What is needed is a word-for-word copy of every record below, minus the pictures.
────────────────────
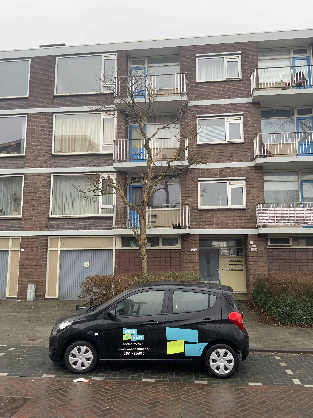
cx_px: 156
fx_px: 350
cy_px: 209
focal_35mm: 29
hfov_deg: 48.2
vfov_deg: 61.7
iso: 40
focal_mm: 3
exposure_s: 1/122
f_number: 1.8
────────────────────
### EXERCISE SOLUTION
cx_px: 156
fx_px: 350
cy_px: 209
focal_35mm: 29
hfov_deg: 48.2
vfov_deg: 61.7
iso: 40
focal_mm: 3
exposure_s: 1/122
f_number: 1.8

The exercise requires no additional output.